Speaker
Description
Fuel recycling is one of the key issues for long pulse operation for tokamaks. During long pulse operation in tokamaks, the accumulation of fuel particles on the first wall leads to a decreasing of wall pumping capability, and eventually the wall changes to outgassing from pumping due to the accumulation of fuel retention and the increasing of surface temperature. This enhances fuel recycling and may leads to uncontrollable plasma density, and further plasma confinement would be deteriorated, or even plasmas would be disrupted. To some extent, the capability of long pulse operation of a tokamak depends on fuel recycling control.
Various methods have been studied in EAST tokamak for recycling control. Lithium coating and real-time lithium injection are very effective to control recycling, and the wall pumping rate is almost proportional to the Li-II emission intensity. The Divertor Dα emission is proportional to divertor neutral pressure in a wide range of auxiliary heating power of 0 – 11 MW, and control of divertor neutral pressure by divertor cryopumps is very important for recycling control. Moreover, a short distance between strike point on divertor plate and pumping slot could improve the particle exhaust. The global recycling coefficient was decreased notably with Resonant Magnetic Perturbation (RMP) coil current, but the plasma stored energy was also decreased.
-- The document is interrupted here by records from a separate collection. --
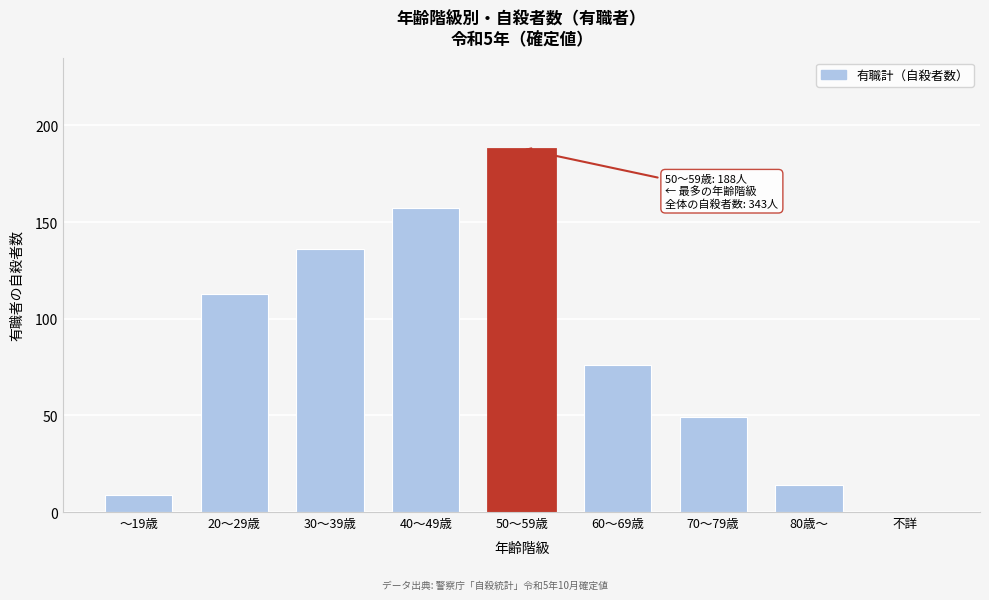

Reading left to right, list all the values displayed in this chart.

～19歳=9	20～29歳=113	30～39歳=136	40～49歳=157	50～59歳=188	60～69歳=76	70～79歳=49	80歳～=14	不詳=0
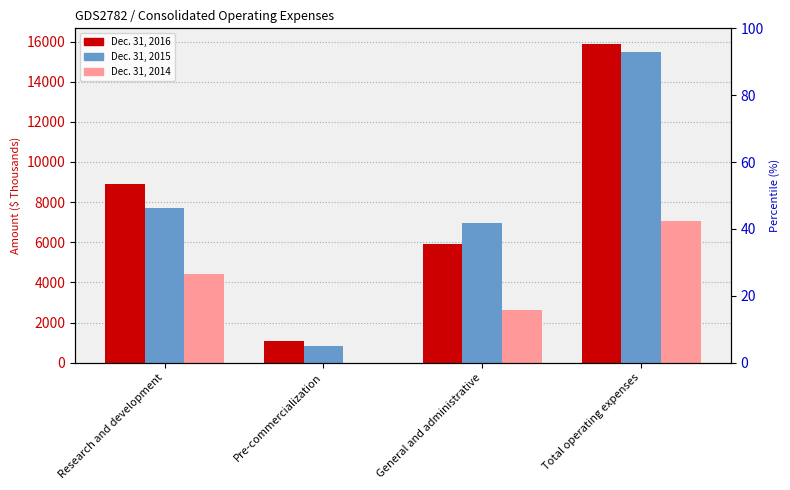

Which category has the highest value in the Dec. 31, 2014 series?

Total operating expenses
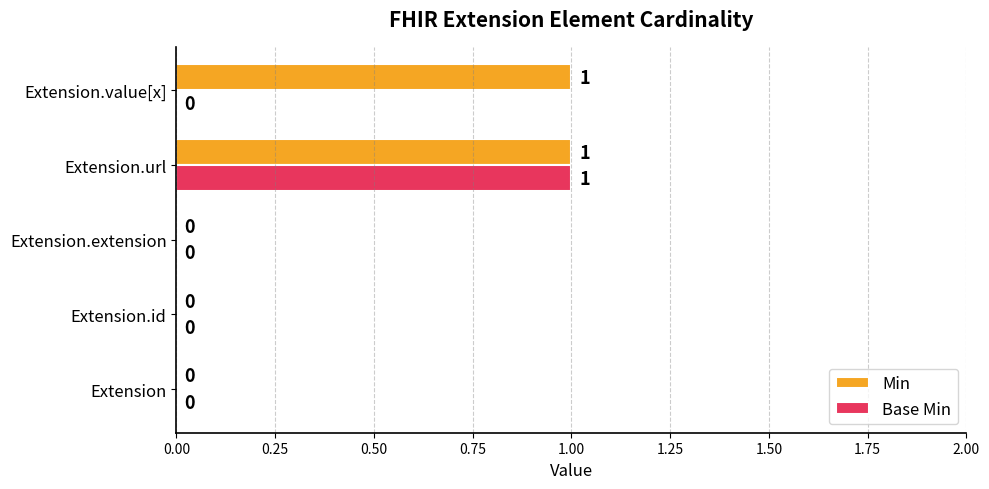

The Base Min series shows 0 at Extension. True or false?

True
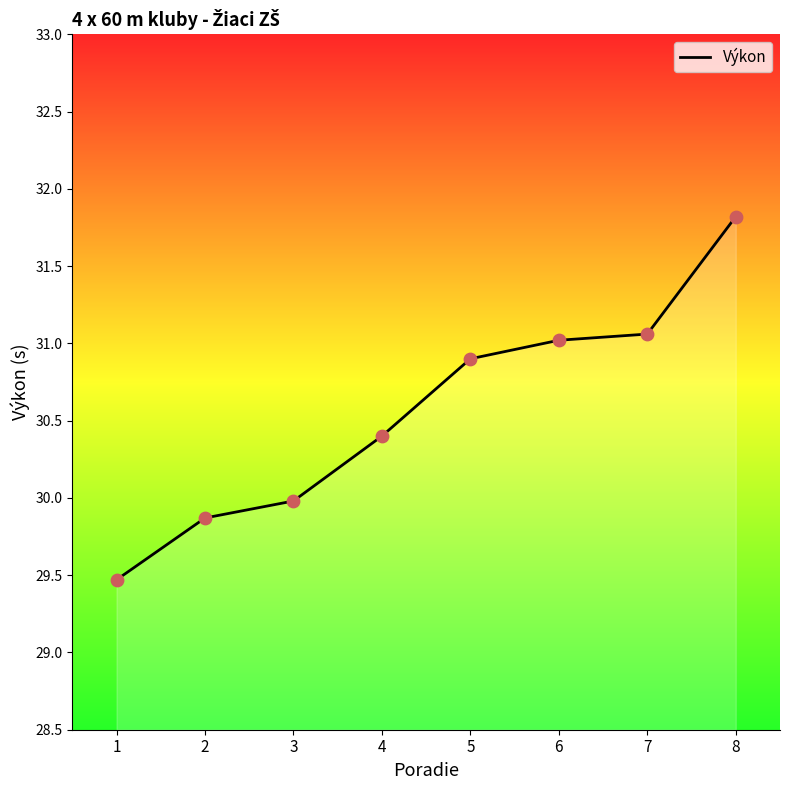

What is the change in value from 1 to 4?

+0.9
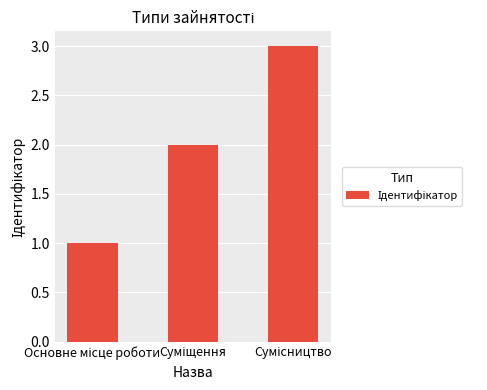

What is the greatest value displayed?

3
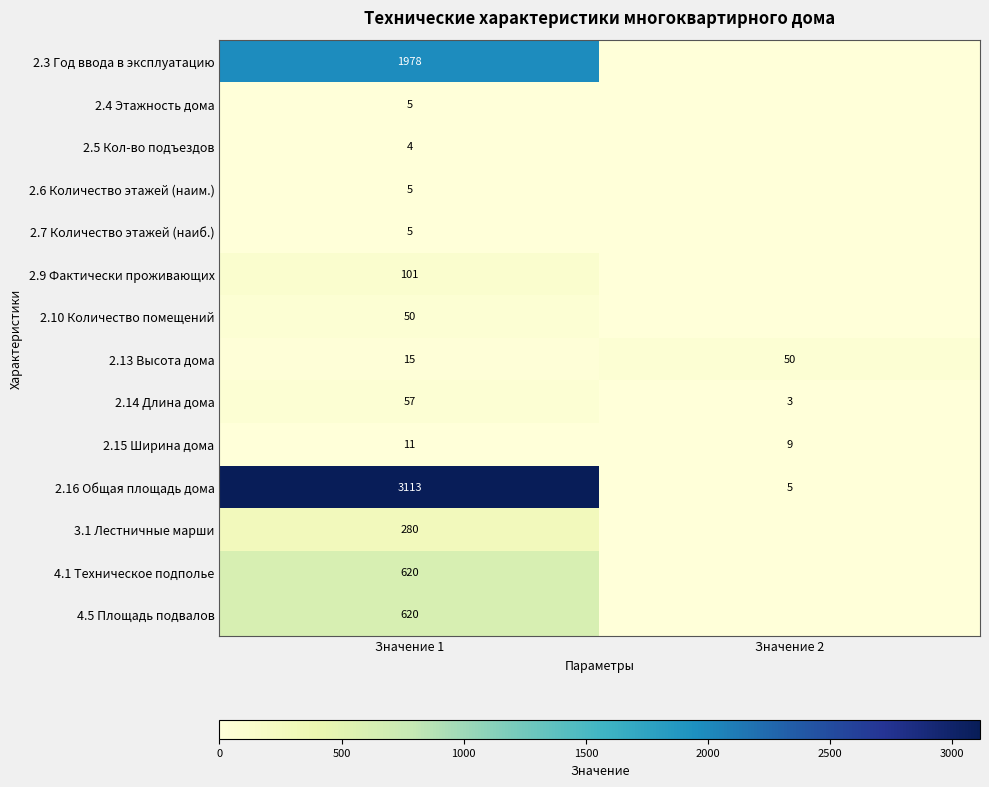

How many distinct data groups are displayed?

14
1056 s long pulse discharge was achieved in EAST tokamak, with heating power of 1.5 MW, plasma density of 1.8×1019 m-3 and Double Null (DN) configuration. Both divertor cryopumps and real-time lithium powder injection was employed. Plasma density was controlled very well during the whole discharge. Particle balance analysis shows that the pumping rate of divertor cryopumps was ~ 2.0×1020 D/s. The wall pumping rate became almost zero since 60 s, and it was kept at zero until 800 s. After that the wall outgassing was gradually increased but was limited to a low value of ~0.4×1020 D/s. The H/(H+D) ratio from spectrometry diagnostics increases from ~700 seconds. This means that the outgassing from some part of the first wall was enhanced since ~ 800 seconds, due to the gradual increase of the first wall temperature. However, the total outgassing rate was limited due to the continuous real-time injection of lithium powder, and the divertor cryopumps provided ~ 5 times higher exhausting rate than the wall outgassing. Therefore, the fuel recycling was well controlled during the whole discharge of 1056 s, the global recycling coefficient was kept in the range of 0.95 - 0.97. The successful control on fuel recycling during long pulse discharge of over thousand seconds provides valuable references on the steady state operation of future fusion reactors, such as ITER.